- Task -
Copy the item lines word for word, starting with the line that contains "state / province: Pohnpei" and going on through the line that contains "country: Ecuador", both included.

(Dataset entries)
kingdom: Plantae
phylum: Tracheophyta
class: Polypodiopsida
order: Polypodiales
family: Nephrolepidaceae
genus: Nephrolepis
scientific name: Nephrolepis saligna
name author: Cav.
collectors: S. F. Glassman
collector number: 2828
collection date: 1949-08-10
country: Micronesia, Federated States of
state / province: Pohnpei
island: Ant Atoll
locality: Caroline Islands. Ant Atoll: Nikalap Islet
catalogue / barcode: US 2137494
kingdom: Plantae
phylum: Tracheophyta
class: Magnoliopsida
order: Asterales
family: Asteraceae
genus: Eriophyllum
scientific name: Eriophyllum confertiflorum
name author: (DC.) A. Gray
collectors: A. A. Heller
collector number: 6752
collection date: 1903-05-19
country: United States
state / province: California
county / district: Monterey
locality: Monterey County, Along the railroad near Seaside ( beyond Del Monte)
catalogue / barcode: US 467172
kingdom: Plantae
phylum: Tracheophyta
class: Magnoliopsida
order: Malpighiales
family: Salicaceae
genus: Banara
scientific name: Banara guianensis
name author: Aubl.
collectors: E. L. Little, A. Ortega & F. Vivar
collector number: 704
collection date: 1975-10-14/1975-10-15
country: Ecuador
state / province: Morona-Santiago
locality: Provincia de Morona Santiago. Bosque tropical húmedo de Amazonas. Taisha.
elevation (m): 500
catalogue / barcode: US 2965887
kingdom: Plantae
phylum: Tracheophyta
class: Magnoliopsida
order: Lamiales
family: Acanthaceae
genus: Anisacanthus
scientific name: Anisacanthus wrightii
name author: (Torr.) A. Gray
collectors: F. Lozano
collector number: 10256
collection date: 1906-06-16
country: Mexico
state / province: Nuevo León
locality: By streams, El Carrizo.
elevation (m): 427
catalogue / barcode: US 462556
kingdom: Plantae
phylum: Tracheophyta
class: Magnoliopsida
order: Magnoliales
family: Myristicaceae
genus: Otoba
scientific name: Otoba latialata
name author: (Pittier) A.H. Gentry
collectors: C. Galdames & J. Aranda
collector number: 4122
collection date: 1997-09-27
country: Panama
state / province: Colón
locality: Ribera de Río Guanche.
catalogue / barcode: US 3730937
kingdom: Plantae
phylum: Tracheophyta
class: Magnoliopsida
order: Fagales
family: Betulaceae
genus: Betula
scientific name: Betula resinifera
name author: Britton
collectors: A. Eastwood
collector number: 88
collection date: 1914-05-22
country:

- Answer to the problem -
state / province: Pohnpei
island: Ant Atoll
locality: Caroline Islands. Ant Atoll: Nikalap Islet
catalogue / barcode: US 2137494
kingdom: Plantae
phylum: Tracheophyta
class: Magnoliopsida
order: Asterales
family: Asteraceae
genus: Eriophyllum
scientific name: Eriophyllum confertiflorum
name author: (DC.) A. Gray
collectors: A. A. Heller
collector number: 6752
collection date: 1903-05-19
country: United States
state / province: California
county / district: Monterey
locality: Monterey County, Along the railroad near Seaside ( beyond Del Monte)
catalogue / barcode: US 467172
kingdom: Plantae
phylum: Tracheophyta
class: Magnoliopsida
order: Malpighiales
family: Salicaceae
genus: Banara
scientific name: Banara guianensis
name author: Aubl.
collectors: E. L. Little, A. Ortega & F. Vivar
collector number: 704
collection date: 1975-10-14/1975-10-15
country: Ecuador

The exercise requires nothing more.